Evrim Yazgin
Cosmos science journalist
Images of an embryo have for the first time been taken using cameras designed for making quantum measurements.
Such techniques could be used to determine the success of treatments such as IVF.
The research published in the journal APL Photonics explains how physicists used quantitative fluorescence microscopy –a digital camera that can count individual packets of light energy (individual photons) at each pixel – to take the images.
Detecting photons is a vital part of capturing biological processes. All life produces photons. For example, the heat produced by a warm-blooded animal is the radiation of infrared wavelength photons.
The new research allows scientists to examine natural states of biological processes with very low doses of light.
“Damage from illumination is a real concern which can often be overlooked,” says lead author Kishan Dholakia from the University of Adelaide in Australia. “Using the lowest level of light possible, together with these very sensitive cameras is important for understanding biology in live and developing cells.”
Dholakia is the director of the university’s Centre of Light for Life.
“Modern imaging technology is very exciting with what it enables us to see,” he says.
The team imaged mouse embryos as part of a pre-clinical trial. They used the technology to see the faint signals produced by the embryos as their cells began to form a new living organism.
“These samples are living, developing specimens that serve as a foundation for studies supporting advancements in clinical IVF,” Dholakia says.

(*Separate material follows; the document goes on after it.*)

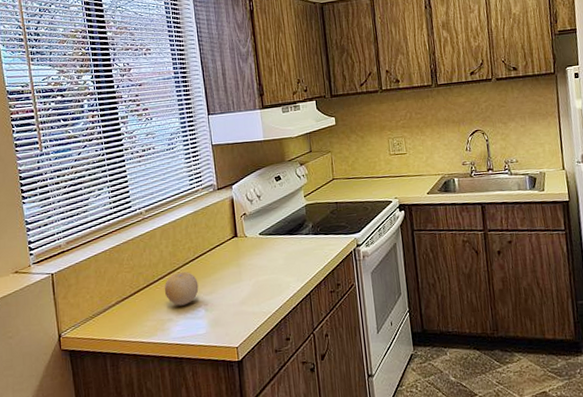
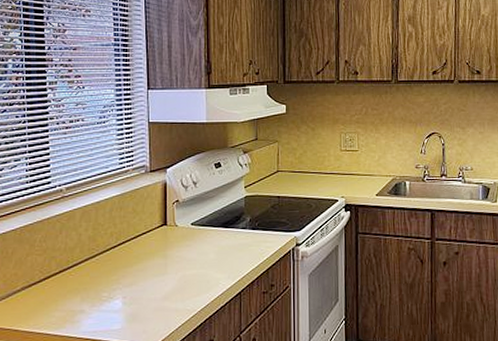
fruit: present [164,272,199,306] -> none [78,259,118,297]

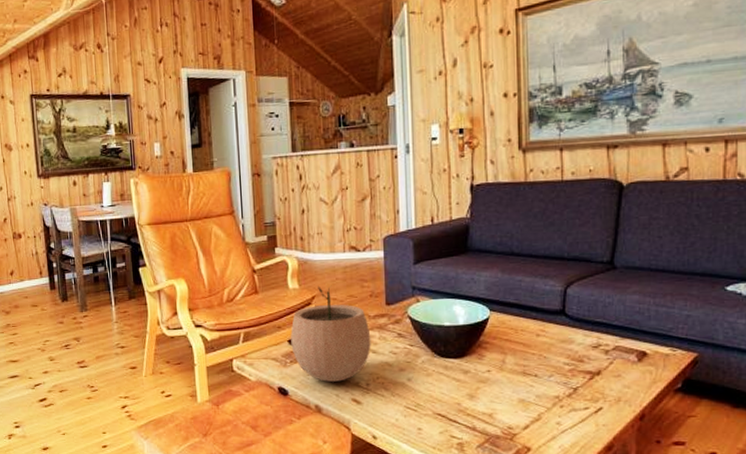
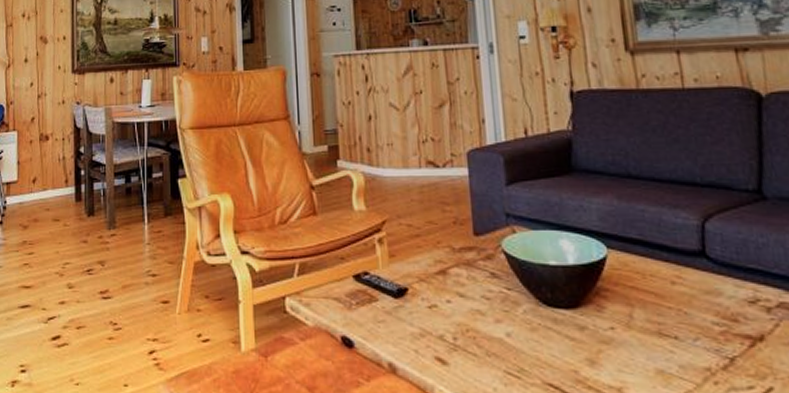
plant pot: present [290,285,371,382] -> none [356,207,458,333]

“A lot of natural compounds in cells light up when illuminated, and this can tell us a lot about what we’re looking at, but unfortunately the signal is very weak,” adds lead author Zane Peterkovic, a PhD student at the University of Adelaide. “It’s exciting to apply these quantum cameras and use it to get the most out of our microscopes.”
“A large part of the project involved developing a method to fairly compare the image quality across different cameras,” Peterkovic adds. “We even explored how AI can be used to remove noise from the captured images, which is essentially static because the camera struggles to capture enough light.”
The team hopes to delve deeper into quantum imaging. Identifying quantum states of light, for example, may give more information about living samples.